Mr. Sideburns, the man wh
o had berated Lionel for abandoning his kids at Christmas, was loading his purchases into the bed of a battered, metallic blue pick-up. The vanity license read “hottie.” He waved as Annie and I walked by.
“Good luck to you, little lady,” he said to me, “but you’d be better off without that guy. I told Miriam, that’s the blonde cashier, when he started getting friendly with her, that he was no good. Somethin’ real sleazy about that one. Talks funny, like he thinks all of us don’t speak English. Yep, both o’ you better off without that one.” He slammed the tailgate hard enough to knock a piece of rusted side paneling off the vehicle. “Shit.” He looked at the metal piece on the ground, then bent over, picked it up, and threw it in the back with his purchases. “You have a nice day now.” He tipped his red hat, then set it back down on the forest of hair sprouting out from his sideburns.
Annie and I smiled at him as we continued toward the car.
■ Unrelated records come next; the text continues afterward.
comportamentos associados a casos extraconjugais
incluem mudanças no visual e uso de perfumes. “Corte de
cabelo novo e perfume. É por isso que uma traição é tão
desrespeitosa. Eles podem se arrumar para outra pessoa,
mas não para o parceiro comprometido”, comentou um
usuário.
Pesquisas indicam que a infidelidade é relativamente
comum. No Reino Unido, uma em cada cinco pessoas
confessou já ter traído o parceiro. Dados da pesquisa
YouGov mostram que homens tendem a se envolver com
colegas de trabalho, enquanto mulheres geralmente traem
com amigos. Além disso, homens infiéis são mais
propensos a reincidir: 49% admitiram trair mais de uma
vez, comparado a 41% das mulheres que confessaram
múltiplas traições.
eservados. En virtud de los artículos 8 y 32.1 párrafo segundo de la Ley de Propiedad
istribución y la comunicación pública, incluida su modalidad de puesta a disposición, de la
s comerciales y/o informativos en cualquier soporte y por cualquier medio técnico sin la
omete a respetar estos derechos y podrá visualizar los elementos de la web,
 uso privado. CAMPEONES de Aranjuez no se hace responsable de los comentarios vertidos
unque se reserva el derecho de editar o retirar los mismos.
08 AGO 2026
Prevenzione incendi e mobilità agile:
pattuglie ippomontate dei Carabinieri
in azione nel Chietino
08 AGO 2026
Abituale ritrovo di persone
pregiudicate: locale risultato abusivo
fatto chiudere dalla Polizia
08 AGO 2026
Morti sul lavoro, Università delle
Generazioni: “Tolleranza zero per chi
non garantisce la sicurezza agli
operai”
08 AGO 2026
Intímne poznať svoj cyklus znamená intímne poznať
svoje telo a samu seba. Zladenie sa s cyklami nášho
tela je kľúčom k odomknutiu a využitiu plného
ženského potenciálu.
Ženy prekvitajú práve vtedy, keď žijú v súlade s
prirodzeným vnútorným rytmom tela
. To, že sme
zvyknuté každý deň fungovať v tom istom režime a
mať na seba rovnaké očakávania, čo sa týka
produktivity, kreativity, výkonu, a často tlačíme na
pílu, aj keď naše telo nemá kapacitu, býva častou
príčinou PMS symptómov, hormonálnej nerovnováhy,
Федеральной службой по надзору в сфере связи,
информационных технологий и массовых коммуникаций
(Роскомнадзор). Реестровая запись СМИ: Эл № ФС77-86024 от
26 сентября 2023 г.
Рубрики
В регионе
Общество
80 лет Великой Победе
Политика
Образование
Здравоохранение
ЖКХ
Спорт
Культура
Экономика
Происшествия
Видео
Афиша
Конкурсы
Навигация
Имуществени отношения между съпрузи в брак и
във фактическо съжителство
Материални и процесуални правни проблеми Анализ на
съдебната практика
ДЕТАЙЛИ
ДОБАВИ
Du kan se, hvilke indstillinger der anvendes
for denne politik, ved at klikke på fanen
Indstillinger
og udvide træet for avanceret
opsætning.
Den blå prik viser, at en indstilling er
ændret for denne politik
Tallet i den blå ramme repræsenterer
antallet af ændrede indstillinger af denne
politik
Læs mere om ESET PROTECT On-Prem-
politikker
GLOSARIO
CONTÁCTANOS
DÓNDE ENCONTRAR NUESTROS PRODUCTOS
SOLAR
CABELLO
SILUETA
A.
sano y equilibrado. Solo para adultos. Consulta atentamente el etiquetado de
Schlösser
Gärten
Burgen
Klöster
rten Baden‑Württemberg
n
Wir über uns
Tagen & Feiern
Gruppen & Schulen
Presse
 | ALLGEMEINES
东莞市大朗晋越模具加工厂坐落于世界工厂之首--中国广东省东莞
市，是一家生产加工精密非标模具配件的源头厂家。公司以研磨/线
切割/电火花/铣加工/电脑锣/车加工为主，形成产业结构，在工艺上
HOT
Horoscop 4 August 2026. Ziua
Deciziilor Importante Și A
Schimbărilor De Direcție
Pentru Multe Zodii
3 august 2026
“Nice man. Took him only two seconds to size up Lionel. Did he have ears under all that hair or was all that hair coming out of his ears?” I said to Annie. She giggled.
“Why did Adam take that knife?” said Annie. “That puzzles me.”
“Me too. He said he took it to give back to David. Another time he said he took it to use it to find one just like it without the cracked handle. Said he was going to give it to David as a birthday present. I find it hard to believe either story. I think he liked to find out things about others that he could use on them. I think he found out about David being booted out of school for being part of a group who had weapons. With Adam’s propensity for opening doors, I think he took the knife figuring he might use it to hurt David somehow.” We maneuvered around a woman pushing one shopping cart, pulling another, and wrestling with two small children, one held in her left arm, the other tugging on her coat and yelling “I want candy” at the top of his lungs.